HUMANE users will be able to shed light on the causes and mechanisms that lead to information pollution; they will benefit from a non-polarized information ecosystem; they will benefit from tested solutions to mitigate information disorder phenomena.
The research areas involved in this project will be Social and Web Analytics, Cybersecurity, Complex Systems, Data Science, AI, IR, NLP, Human Computation, and Social and Political Sciences.
Spoke 5
STRIDE: Secure and TRaceable Identities in Distributed Environments
The distributed nature of cyberspace requires secure remote interactions between entities. One of the main goals to reach is to support the secure, protected, and accountable identification of entities and actions. The focus of this project is then entity and action identification in the most general meaning, thus ranging from objects to humans, across physical and virtual domains. In this scenario, many security mechanisms, technologies, and services are involved, depending on the nature of the distributed environment, the type of entities, the domains where interactions are executed (from the physical world to the virtual environments), and the aimed goals (e.g., verifiability degree, capability of secure association with other attributes, traceability, anonymity degree, etc.). Concerning mechanisms, the project will focus on cryptographic mechanisms, with a specific attention toward post-quantum cryptography. Regarding technologies, STRIDE will focus also on distributed ledger technologies (DLT), blockchain and smart contracts. Concerning services, evolutionary changes and challenges for secure and traceable digital identity will be considered such as anonymous identity, identity protection in distributed environments, self-sovereign identity, process tracing, etc.
Spoke 7
SCAR- Securing the third millennium’s cyber-CARs (PI)

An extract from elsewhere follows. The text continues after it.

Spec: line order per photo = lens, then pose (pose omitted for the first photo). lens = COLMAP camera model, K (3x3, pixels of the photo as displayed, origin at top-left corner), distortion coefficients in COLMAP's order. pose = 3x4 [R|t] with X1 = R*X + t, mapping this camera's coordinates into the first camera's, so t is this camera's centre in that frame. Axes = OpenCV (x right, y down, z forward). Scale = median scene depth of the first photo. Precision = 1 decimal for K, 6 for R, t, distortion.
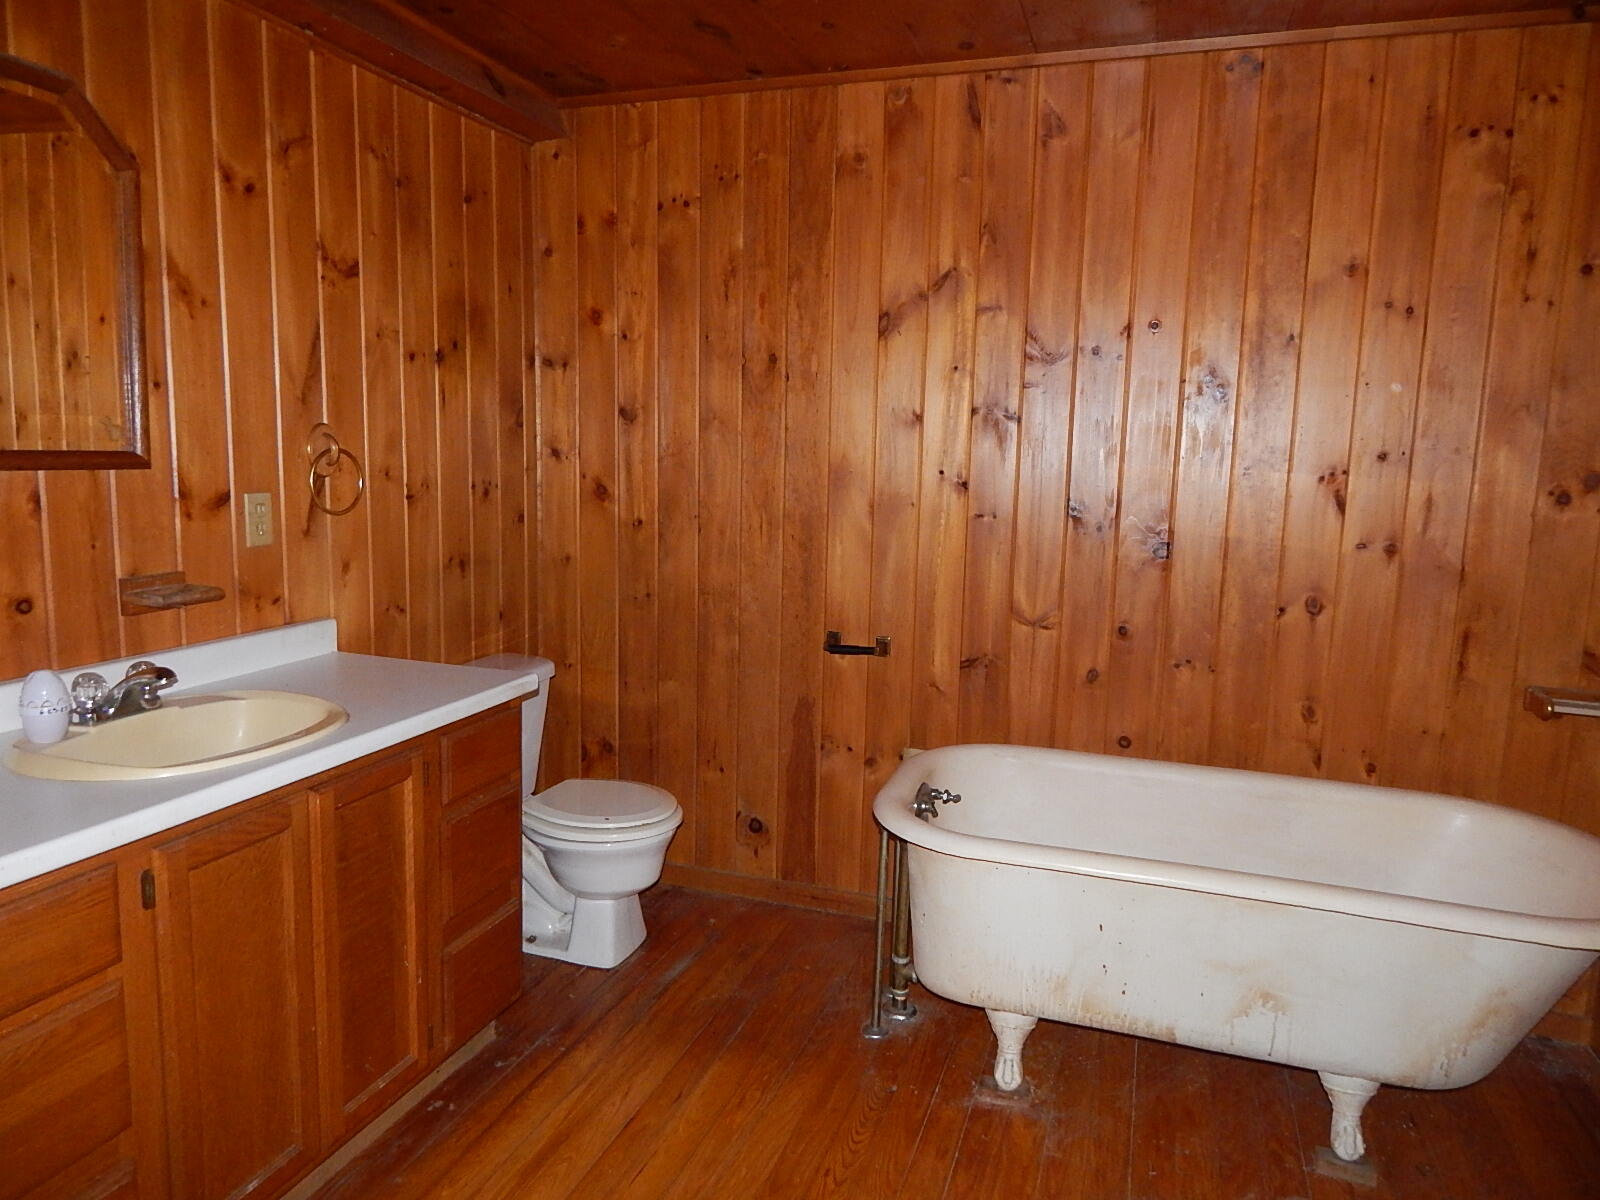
lens RADIAL K [[1058.4, 0, 800.0], [0, 1058.4, 600.0], [0, 0, 1]] dist [0.001823, -0.000477]
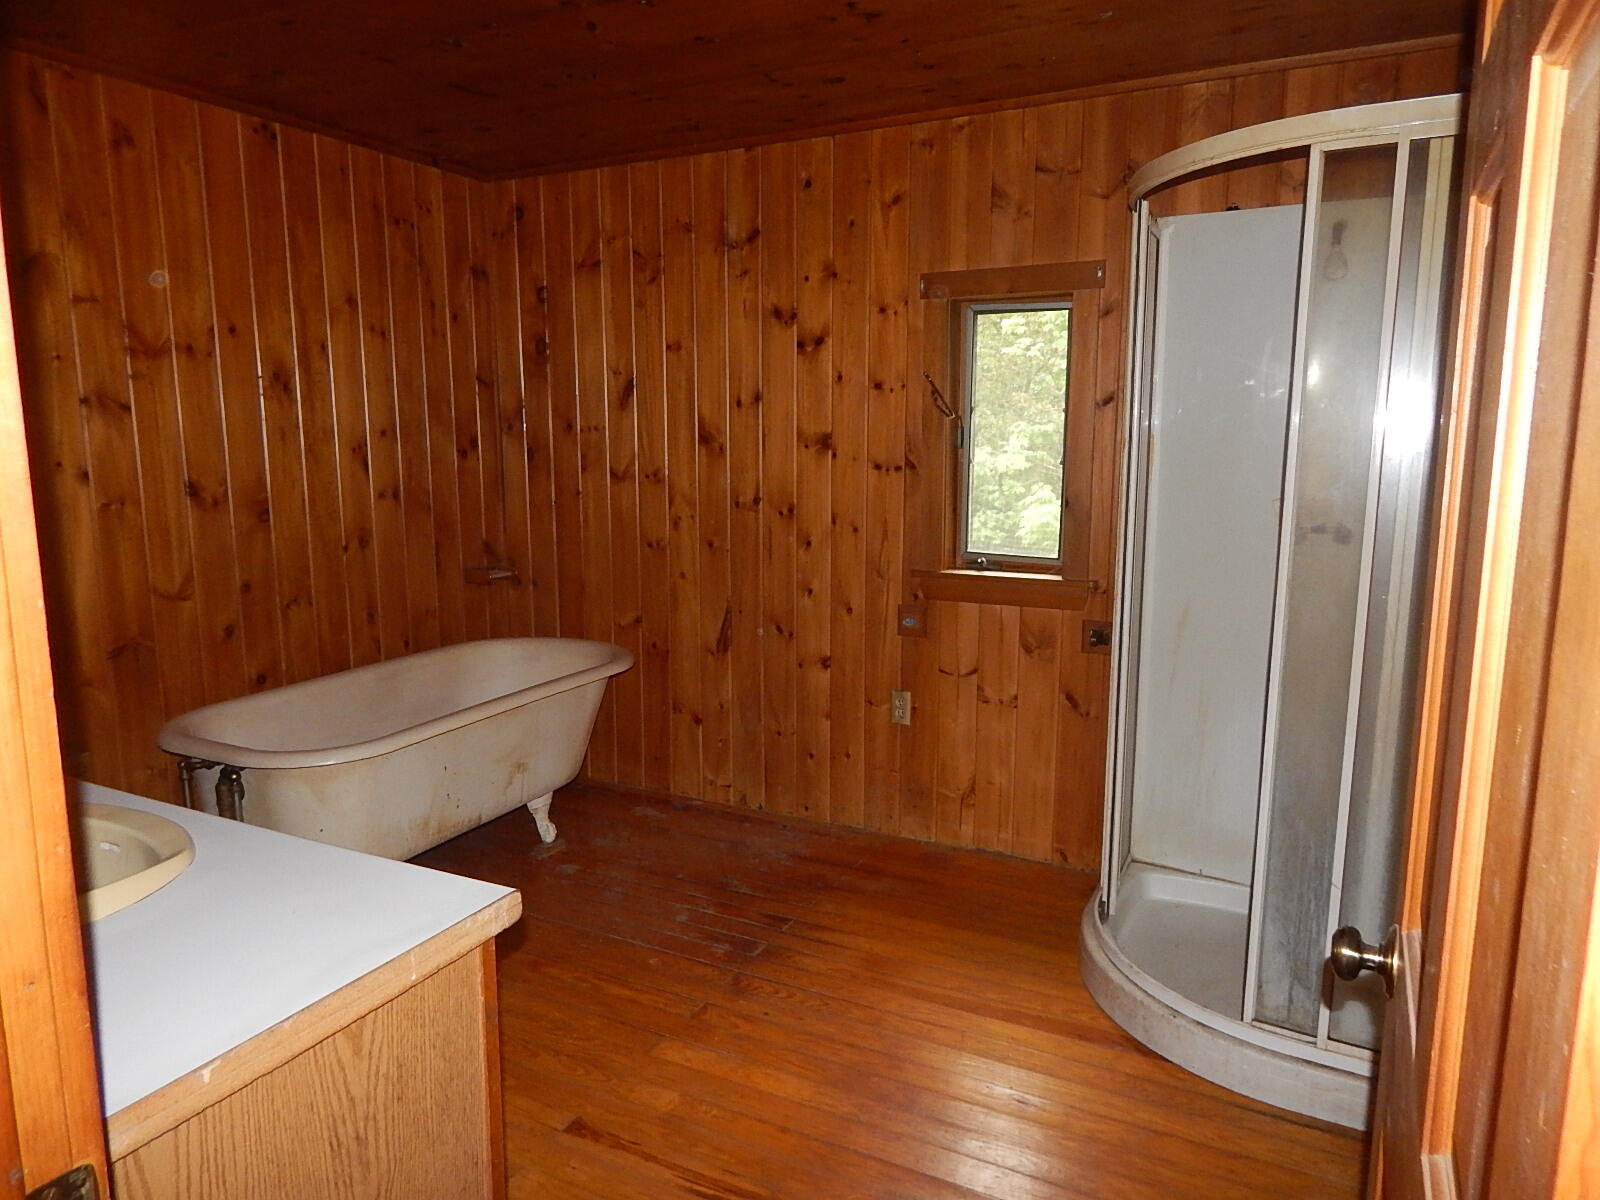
lens RADIAL K [[1058.4, 0, 800.0], [0, 1058.4, 600.0], [0, 0, 1]] dist [0.001823, -0.000477]
pose [[0.143370, -0.189460, 0.971365, -0.997701], [0.155874, 0.973577, 0.166886, -0.076525], [-0.977317, 0.127484, 0.169113, 0.257241]]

The Supercar managed by KITT and driven by Michael Knight is increasingly real. Our cars are connected (to make payments, receive live traffic info, use SW apps), intelligent (driving style tips, routes and fuel consumption optimization) and configurable to the driver’s personal data (account data and seat preferences, climate control, infotainment). While Supercar was unique, all modern cars are connected to the Internet, to each other and to a series of dedicated nodes, thus exposing a large attack surface to diverse and insidious threats.
SCAR’s concept is to manage and solve these threats through the definition and prototyping of innovative and intelligent enabling technologies for the security of modern cars in their ecosystem, in compliance with automotive standards, such as, ISO/SAE 21434-24089, UNECE WP29 R155, R156, and with driver’s right to privacy on the data generated within the driver experience (GDPR).
SCAR aims at prototyping, verifying and validating innovative and intelligent technologies for both Hardware and Software security of modern cars in their ecosystem, while respecting current standards, privacy rights and legal aspects.